(RECORD EXTRACTS begins)

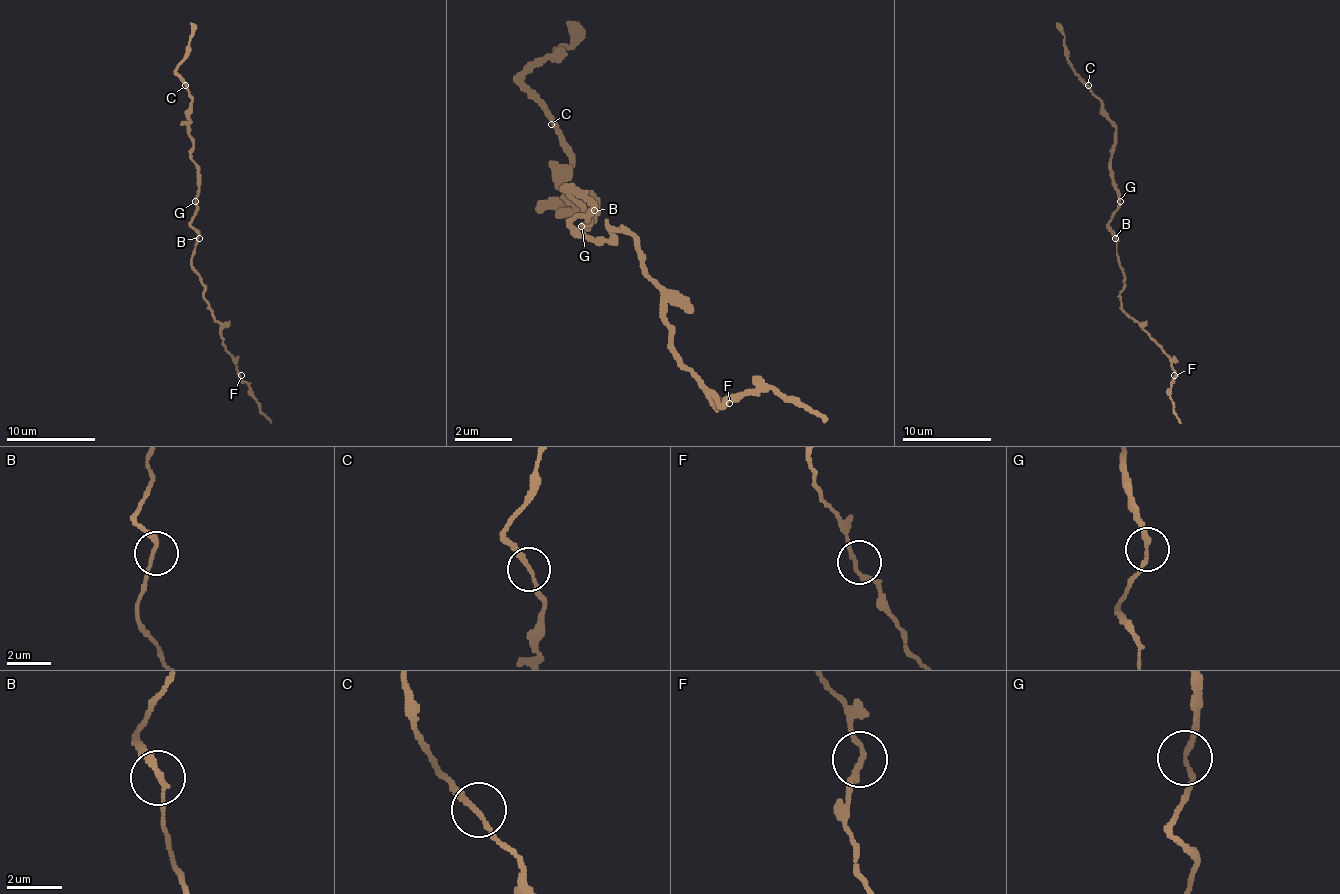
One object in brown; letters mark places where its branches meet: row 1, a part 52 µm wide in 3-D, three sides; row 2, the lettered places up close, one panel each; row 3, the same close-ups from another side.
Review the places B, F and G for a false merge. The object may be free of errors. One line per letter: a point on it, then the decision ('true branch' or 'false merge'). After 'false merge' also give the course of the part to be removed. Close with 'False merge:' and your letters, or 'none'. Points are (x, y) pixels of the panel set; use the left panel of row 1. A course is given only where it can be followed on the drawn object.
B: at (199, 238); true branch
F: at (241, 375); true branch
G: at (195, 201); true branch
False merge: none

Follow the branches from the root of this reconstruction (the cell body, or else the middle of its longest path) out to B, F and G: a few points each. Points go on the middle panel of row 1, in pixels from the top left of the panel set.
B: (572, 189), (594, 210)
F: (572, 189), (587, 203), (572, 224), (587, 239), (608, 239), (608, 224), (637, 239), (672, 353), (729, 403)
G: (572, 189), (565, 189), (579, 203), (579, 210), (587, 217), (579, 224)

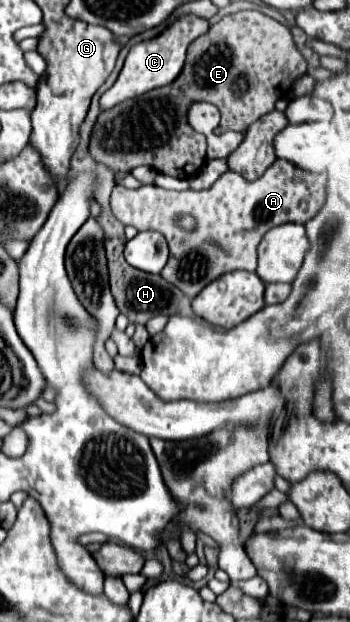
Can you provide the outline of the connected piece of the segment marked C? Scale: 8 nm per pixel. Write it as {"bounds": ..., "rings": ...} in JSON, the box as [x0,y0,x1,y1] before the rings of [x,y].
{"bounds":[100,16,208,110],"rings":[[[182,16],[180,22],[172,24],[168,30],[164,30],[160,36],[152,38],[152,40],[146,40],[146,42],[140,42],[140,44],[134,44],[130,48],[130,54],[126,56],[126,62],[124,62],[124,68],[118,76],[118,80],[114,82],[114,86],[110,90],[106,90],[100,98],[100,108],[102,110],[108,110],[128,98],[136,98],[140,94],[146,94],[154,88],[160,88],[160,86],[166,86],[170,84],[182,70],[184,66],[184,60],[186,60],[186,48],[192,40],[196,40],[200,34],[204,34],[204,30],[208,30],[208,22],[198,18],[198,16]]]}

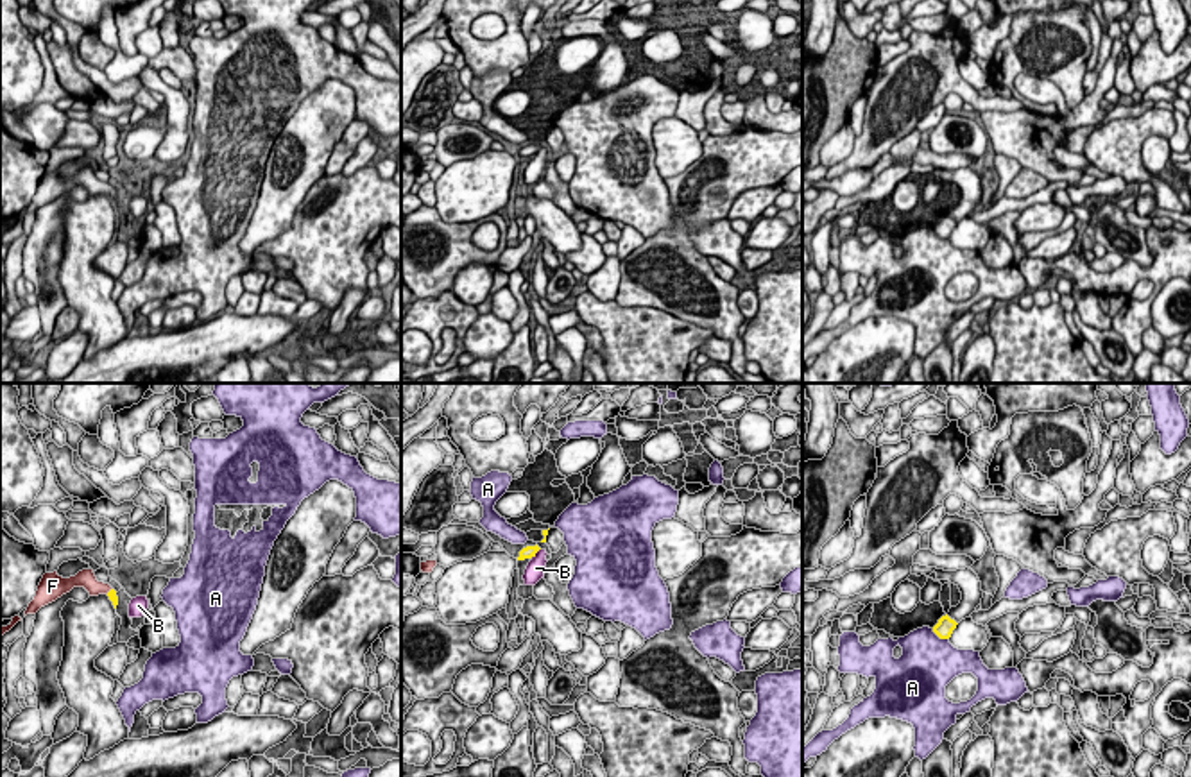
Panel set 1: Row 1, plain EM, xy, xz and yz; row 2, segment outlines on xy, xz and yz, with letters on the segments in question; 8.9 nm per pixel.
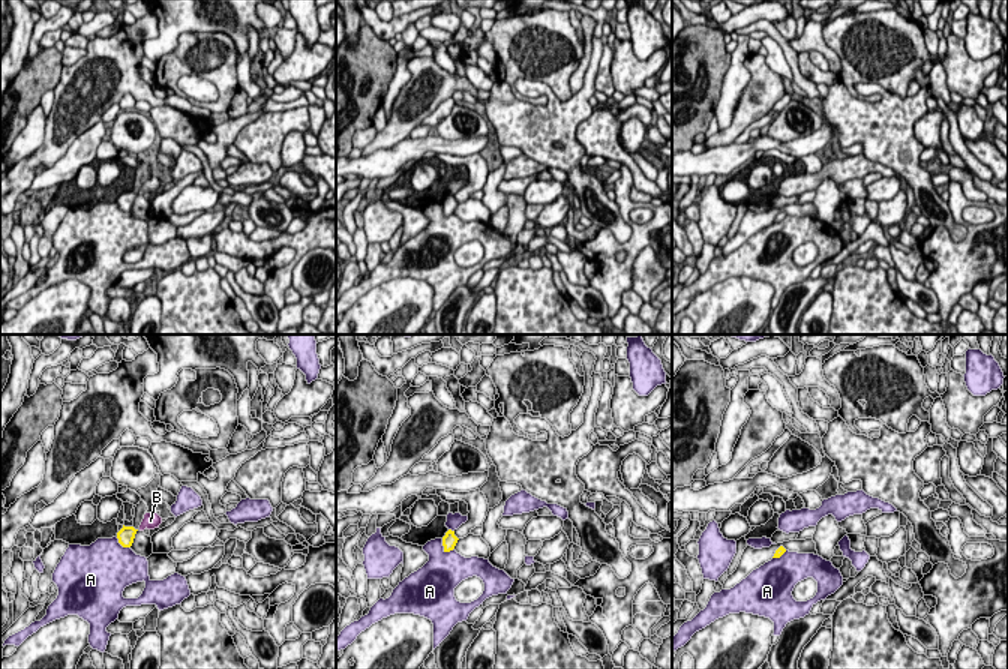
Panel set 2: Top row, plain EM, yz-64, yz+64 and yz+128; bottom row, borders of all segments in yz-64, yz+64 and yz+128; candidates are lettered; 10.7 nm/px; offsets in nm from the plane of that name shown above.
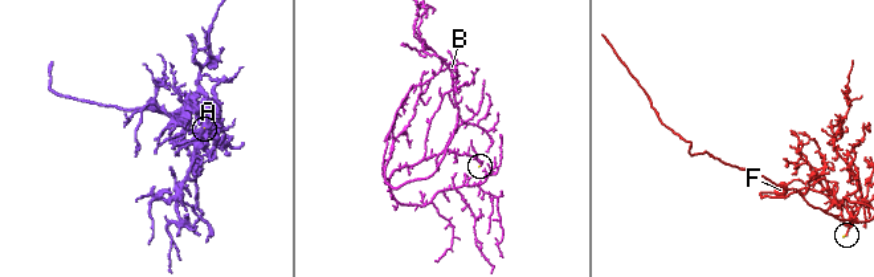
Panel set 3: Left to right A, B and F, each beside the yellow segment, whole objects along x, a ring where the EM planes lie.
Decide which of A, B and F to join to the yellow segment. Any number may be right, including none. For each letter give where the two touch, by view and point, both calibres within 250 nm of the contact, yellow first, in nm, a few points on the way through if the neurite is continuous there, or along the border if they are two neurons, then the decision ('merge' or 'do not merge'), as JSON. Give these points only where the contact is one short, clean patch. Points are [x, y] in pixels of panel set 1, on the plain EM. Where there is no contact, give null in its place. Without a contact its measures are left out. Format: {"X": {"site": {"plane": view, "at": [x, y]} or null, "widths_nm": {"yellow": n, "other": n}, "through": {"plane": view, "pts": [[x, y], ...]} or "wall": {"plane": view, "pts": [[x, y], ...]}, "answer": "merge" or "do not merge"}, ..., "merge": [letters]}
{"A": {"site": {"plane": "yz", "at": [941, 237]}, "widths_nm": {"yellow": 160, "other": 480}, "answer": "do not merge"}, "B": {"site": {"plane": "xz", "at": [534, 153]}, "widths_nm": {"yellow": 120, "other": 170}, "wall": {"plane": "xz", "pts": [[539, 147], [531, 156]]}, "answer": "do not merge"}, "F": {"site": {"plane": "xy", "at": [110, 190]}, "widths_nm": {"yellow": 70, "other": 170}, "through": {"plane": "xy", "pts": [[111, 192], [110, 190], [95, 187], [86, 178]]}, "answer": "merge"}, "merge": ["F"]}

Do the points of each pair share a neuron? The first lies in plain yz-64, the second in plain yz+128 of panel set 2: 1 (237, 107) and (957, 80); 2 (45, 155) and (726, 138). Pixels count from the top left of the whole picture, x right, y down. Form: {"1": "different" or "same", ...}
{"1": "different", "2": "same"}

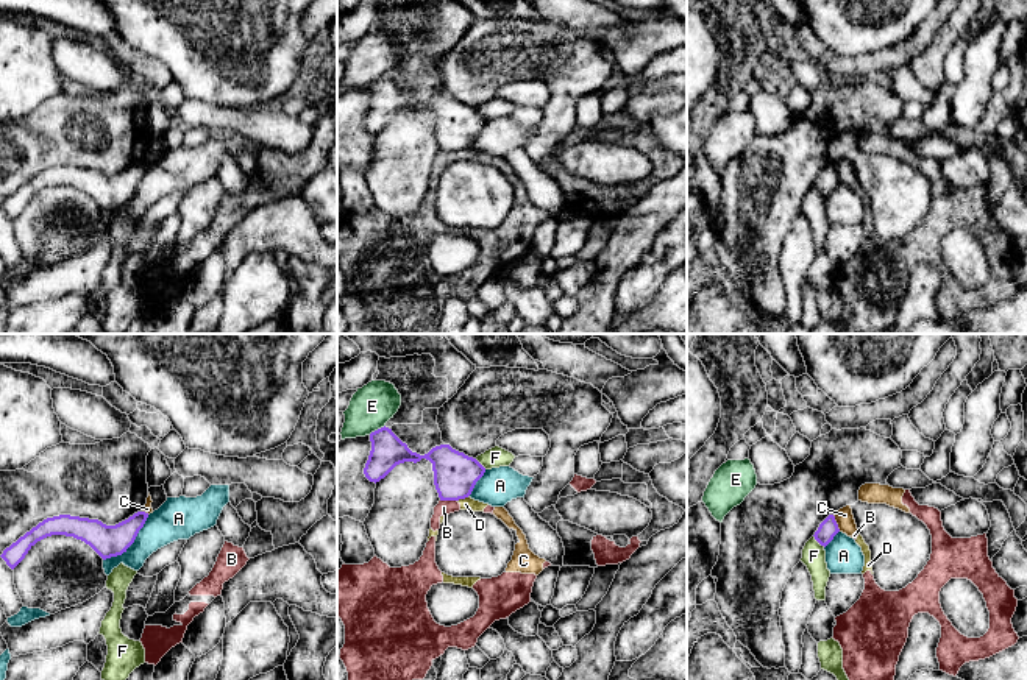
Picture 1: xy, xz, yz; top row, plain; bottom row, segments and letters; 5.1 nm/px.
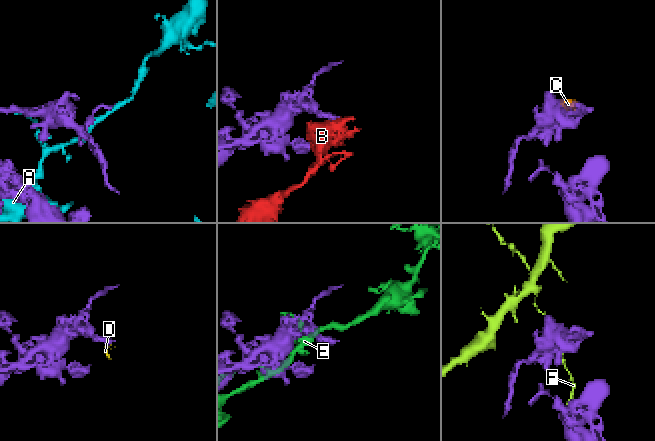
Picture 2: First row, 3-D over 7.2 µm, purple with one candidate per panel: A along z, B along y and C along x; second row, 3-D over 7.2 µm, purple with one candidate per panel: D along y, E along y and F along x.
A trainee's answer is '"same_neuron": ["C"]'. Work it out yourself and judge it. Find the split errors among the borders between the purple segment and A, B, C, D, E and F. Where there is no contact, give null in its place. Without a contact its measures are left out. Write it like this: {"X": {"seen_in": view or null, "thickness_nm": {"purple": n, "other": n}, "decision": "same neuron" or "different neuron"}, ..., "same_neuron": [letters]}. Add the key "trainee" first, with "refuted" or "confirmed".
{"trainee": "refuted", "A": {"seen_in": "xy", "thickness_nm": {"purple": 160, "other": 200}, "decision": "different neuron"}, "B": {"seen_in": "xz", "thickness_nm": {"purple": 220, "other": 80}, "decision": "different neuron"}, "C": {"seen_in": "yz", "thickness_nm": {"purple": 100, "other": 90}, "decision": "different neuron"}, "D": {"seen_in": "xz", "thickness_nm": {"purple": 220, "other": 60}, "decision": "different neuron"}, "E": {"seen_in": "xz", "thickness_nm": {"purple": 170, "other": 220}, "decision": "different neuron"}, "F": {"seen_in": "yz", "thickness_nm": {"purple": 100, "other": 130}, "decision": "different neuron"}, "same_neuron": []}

(RECORD EXTRACTS ends)

TASK DIRECTIONS
Output the records above exactly, leaving out pictures.

RESULT OF THE EXERCISE
One object in brown; letters mark places where its branches meet: row 1, a part 52 µm wide in 3-D, three sides; row 2, the lettered places up close, one panel each; row 3, the same close-ups from another side.
Review the places B, F and G for a false merge. The object may be free of errors. One line per letter: a point on it, then the decision ('true branch' or 'false merge'). After 'false merge' also give the course of the part to be removed. Close with 'False merge:' and your letters, or 'none'. Points are (x, y) pixels of the panel set; use the left panel of row 1. A course is given only where it can be followed on the drawn object.
B: at (199, 238); true branch
F: at (241, 375); true branch
G: at (195, 201); true branch
False merge: none

Follow the branches from the root of this reconstruction (the cell body, or else the middle of its longest path) out to B, F and G: a few points each. Points go on the middle panel of row 1, in pixels from the top left of the panel set.
B: (572, 189), (594, 210)
F: (572, 189), (587, 203), (572, 224), (587, 239), (608, 239), (608, 224), (637, 239), (672, 353), (729, 403)
G: (572, 189), (565, 189), (579, 203), (579, 210), (587, 217), (579, 224)

Can you provide the outline of the connected piece of the segment marked C? Scale: 8 nm per pixel. Write it as {"bounds": ..., "rings": ...} in JSON, the box as [x0,y0,x1,y1] before the rings of [x,y].
{"bounds":[100,16,208,110],"rings":[[[182,16],[180,22],[172,24],[168,30],[164,30],[160,36],[152,38],[152,40],[146,40],[146,42],[140,42],[140,44],[134,44],[130,48],[130,54],[126,56],[126,62],[124,62],[124,68],[118,76],[118,80],[114,82],[114,86],[110,90],[106,90],[100,98],[100,108],[102,110],[108,110],[128,98],[136,98],[140,94],[146,94],[154,88],[160,88],[160,86],[166,86],[170,84],[182,70],[184,66],[184,60],[186,60],[186,48],[192,40],[196,40],[200,34],[204,34],[204,30],[208,30],[208,22],[198,18],[198,16]]]}

Panel set 1: Row 1, plain EM, xy, xz and yz; row 2, segment outlines on xy, xz and yz, with letters on the segments in question; 8.9 nm per pixel.
Panel set 2: Top row, plain EM, yz-64, yz+64 and yz+128; bottom row, borders of all segments in yz-64, yz+64 and yz+128; candidates are lettered; 10.7 nm/px; offsets in nm from the plane of that name shown above.
Panel set 3: Left to right A, B and F, each beside the yellow segment, whole objects along x, a ring where the EM planes lie.
Decide which of A, B and F to join to the yellow segment. Any number may be right, including none. For each letter give where the two touch, by view and point, both calibres within 250 nm of the contact, yellow first, in nm, a few points on the way through if the neurite is continuous there, or along the border if they are two neurons, then the decision ('merge' or 'do not merge'), as JSON. Give these points only where the contact is one short, clean patch. Points are [x, y] in pixels of panel set 1, on the plain EM. Where there is no contact, give null in its place. Without a contact its measures are left out. Format: {"X": {"site": {"plane": view, "at": [x, y]} or null, "widths_nm": {"yellow": n, "other": n}, "through": {"plane": view, "pts": [[x, y], ...]} or "wall": {"plane": view, "pts": [[x, y], ...]}, "answer": "merge" or "do not merge"}, ..., "merge": [letters]}
{"A": {"site": {"plane": "yz", "at": [941, 237]}, "widths_nm": {"yellow": 160, "other": 480}, "answer": "do not merge"}, "B": {"site": {"plane": "xz", "at": [534, 153]}, "widths_nm": {"yellow": 120, "other": 170}, "wall": {"plane": "xz", "pts": [[539, 147], [531, 156]]}, "answer": "do not merge"}, "F": {"site": {"plane": "xy", "at": [110, 190]}, "widths_nm": {"yellow": 70, "other": 170}, "through": {"plane": "xy", "pts": [[111, 192], [110, 190], [95, 187], [86, 178]]}, "answer": "merge"}, "merge": ["F"]}

Do the points of each pair share a neuron? The first lies in plain yz-64, the second in plain yz+128 of panel set 2: 1 (237, 107) and (957, 80); 2 (45, 155) and (726, 138). Pixels count from the top left of the whole picture, x right, y down. Form: {"1": "different" or "same", ...}
{"1": "different", "2": "same"}

Picture 1: xy, xz, yz; top row, plain; bottom row, segments and letters; 5.1 nm/px.
Picture 2: First row, 3-D over 7.2 µm, purple with one candidate per panel: A along z, B along y and C along x; second row, 3-D over 7.2 µm, purple with one candidate per panel: D along y, E along y and F along x.
A trainee's answer is '"same_neuron": ["C"]'. Work it out yourself and judge it. Find the split errors among the borders between the purple segment and A, B, C, D, E and F. Where there is no contact, give null in its place. Without a contact its measures are left out. Write it like this: {"X": {"seen_in": view or null, "thickness_nm": {"purple": n, "other": n}, "decision": "same neuron" or "different neuron"}, ..., "same_neuron": [letters]}. Add the key "trainee" first, with "refuted" or "confirmed".
{"trainee": "refuted", "A": {"seen_in": "xy", "thickness_nm": {"purple": 160, "other": 200}, "decision": "different neuron"}, "B": {"seen_in": "xz", "thickness_nm": {"purple": 220, "other": 80}, "decision": "different neuron"}, "C": {"seen_in": "yz", "thickness_nm": {"purple": 100, "other": 90}, "decision": "different neuron"}, "D": {"seen_in": "xz", "thickness_nm": {"purple": 220, "other": 60}, "decision": "different neuron"}, "E": {"seen_in": "xz", "thickness_nm": {"purple": 170, "other": 220}, "decision": "different neuron"}, "F": {"seen_in": "yz", "thickness_nm": {"purple": 100, "other": 130}, "decision": "different neuron"}, "same_neuron": []}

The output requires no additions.